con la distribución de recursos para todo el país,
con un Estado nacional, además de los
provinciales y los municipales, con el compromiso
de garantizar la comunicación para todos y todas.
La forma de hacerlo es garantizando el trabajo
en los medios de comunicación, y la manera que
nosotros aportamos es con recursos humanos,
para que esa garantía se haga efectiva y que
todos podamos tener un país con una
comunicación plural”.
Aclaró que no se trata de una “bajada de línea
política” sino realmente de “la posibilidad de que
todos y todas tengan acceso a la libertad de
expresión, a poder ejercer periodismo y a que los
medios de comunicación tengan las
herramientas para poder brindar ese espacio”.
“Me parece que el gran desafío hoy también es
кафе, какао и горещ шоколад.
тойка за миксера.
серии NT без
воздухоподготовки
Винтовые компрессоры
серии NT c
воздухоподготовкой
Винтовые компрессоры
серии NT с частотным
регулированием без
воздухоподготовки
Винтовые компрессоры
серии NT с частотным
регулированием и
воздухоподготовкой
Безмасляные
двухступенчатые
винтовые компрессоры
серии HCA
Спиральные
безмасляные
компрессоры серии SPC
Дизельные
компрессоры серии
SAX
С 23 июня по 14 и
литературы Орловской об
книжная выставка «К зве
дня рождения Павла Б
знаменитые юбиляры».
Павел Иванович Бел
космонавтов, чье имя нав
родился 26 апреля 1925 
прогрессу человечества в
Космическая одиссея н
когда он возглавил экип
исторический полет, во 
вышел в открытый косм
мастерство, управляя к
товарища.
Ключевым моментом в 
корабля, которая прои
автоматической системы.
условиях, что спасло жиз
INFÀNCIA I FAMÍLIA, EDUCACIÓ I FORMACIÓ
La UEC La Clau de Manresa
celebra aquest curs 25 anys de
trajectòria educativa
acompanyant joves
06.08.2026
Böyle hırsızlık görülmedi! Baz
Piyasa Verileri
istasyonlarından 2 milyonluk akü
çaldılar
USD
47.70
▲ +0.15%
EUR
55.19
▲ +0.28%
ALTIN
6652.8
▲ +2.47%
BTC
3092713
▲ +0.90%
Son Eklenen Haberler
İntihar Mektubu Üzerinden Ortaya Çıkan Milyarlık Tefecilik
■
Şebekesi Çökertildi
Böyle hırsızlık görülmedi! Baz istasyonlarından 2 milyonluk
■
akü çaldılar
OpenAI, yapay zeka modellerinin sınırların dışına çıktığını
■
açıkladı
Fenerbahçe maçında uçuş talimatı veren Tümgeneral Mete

==

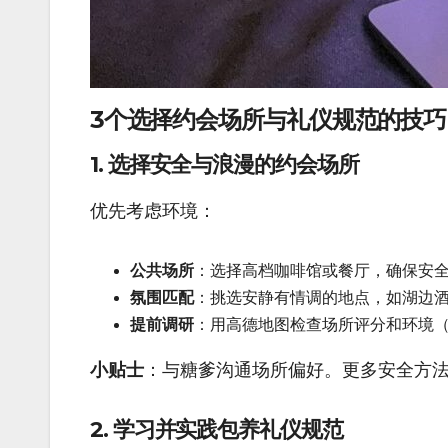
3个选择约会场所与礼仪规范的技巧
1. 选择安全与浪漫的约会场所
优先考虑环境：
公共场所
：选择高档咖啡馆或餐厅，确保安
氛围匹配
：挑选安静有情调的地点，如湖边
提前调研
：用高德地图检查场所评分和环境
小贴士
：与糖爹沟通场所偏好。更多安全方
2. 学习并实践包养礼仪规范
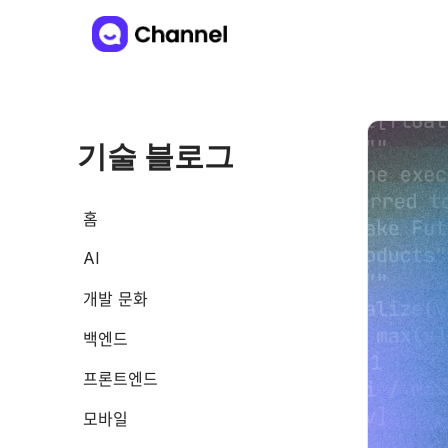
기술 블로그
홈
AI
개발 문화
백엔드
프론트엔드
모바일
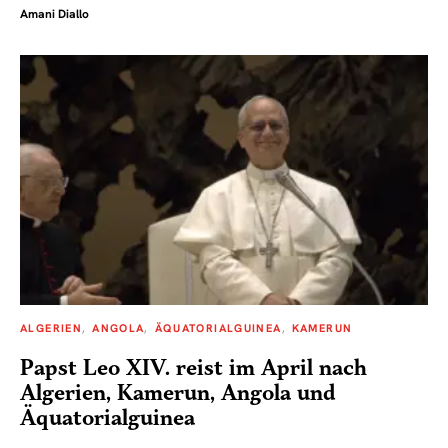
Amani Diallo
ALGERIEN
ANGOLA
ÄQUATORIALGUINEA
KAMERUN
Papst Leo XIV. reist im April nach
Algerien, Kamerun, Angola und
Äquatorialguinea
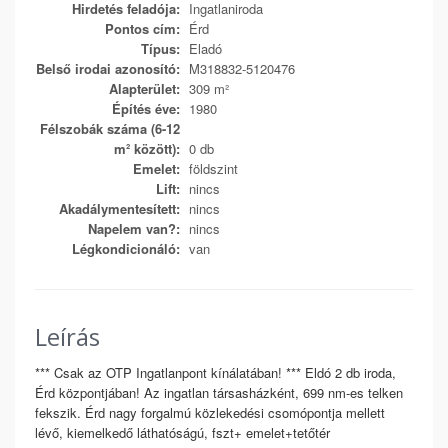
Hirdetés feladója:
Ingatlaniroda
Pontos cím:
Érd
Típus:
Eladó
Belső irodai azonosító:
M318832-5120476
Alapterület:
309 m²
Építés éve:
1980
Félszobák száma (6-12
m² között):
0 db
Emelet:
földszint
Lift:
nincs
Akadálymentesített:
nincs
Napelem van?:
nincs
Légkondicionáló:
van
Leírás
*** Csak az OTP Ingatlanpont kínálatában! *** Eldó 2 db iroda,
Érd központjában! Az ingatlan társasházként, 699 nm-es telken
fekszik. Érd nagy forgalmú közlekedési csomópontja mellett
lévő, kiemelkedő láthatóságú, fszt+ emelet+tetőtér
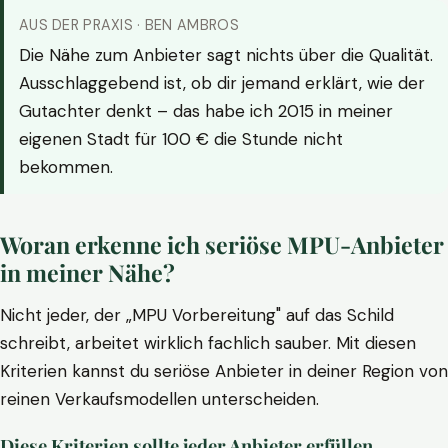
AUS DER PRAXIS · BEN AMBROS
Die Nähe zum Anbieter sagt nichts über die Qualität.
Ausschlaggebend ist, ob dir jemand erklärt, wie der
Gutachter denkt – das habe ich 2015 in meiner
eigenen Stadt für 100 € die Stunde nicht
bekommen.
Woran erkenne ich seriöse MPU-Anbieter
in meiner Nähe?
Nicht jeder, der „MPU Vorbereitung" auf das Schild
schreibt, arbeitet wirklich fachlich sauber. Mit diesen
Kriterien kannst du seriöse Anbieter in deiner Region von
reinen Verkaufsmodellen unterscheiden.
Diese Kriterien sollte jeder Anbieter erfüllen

Aim of the exercise — Reproduce exactly the entries above, limited to the lines from the one with "para que esa garantía se haga efectiva y que" through the one with "INFÀNCIA I FAMÍLIA, EDUCACIÓ I FORMACIÓ", both included.

Answer box —
para que esa garantía se haga efectiva y que
todos podamos tener un país con una
comunicación plural”.
Aclaró que no se trata de una “bajada de línea
política” sino realmente de “la posibilidad de que
todos y todas tengan acceso a la libertad de
expresión, a poder ejercer periodismo y a que los
medios de comunicación tengan las
herramientas para poder brindar ese espacio”.
“Me parece que el gran desafío hoy también es
кафе, какао и горещ шоколад.
тойка за миксера.
серии NT без
воздухоподготовки
Винтовые компрессоры
серии NT c
воздухоподготовкой
Винтовые компрессоры
серии NT с частотным
регулированием без
воздухоподготовки
Винтовые компрессоры
серии NT с частотным
регулированием и
воздухоподготовкой
Безмасляные
двухступенчатые
винтовые компрессоры
серии HCA
Спиральные
безмасляные
компрессоры серии SPC
Дизельные
компрессоры серии
SAX
С 23 июня по 14 и
литературы Орловской об
книжная выставка «К зве
дня рождения Павла Б
знаменитые юбиляры».
Павел Иванович Бел
космонавтов, чье имя нав
родился 26 апреля 1925 
прогрессу человечества в
Космическая одиссея н
когда он возглавил экип
исторический полет, во 
вышел в открытый косм
мастерство, управляя к
товарища.
Ключевым моментом в 
корабля, которая прои
автоматической системы.
условиях, что спасло жиз
INFÀNCIA I FAMÍLIA, EDUCACIÓ I FORMACIÓ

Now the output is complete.